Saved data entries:
▶

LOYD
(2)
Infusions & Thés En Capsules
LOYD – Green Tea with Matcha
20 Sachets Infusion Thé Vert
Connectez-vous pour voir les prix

◀
▶

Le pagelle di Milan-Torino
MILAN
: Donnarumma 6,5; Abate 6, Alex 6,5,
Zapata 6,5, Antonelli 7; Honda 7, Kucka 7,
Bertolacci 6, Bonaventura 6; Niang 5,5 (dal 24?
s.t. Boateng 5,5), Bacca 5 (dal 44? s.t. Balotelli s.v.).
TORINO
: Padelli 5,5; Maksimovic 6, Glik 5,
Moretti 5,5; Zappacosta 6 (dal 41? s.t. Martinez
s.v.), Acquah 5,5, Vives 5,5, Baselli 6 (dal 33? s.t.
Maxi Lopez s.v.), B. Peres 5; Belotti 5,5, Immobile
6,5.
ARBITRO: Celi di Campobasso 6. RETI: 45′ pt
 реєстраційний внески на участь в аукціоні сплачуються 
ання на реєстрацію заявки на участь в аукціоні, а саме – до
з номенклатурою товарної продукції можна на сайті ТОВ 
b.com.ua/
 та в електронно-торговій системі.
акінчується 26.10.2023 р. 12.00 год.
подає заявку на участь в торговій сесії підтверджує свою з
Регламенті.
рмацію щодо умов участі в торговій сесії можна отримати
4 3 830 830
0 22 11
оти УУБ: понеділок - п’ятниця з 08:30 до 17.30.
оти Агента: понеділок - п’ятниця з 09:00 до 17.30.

◀

## Your instructions
Throughout the data above, count the lines in which the word "торговій" occurs; supply the number alone.

## Task output
3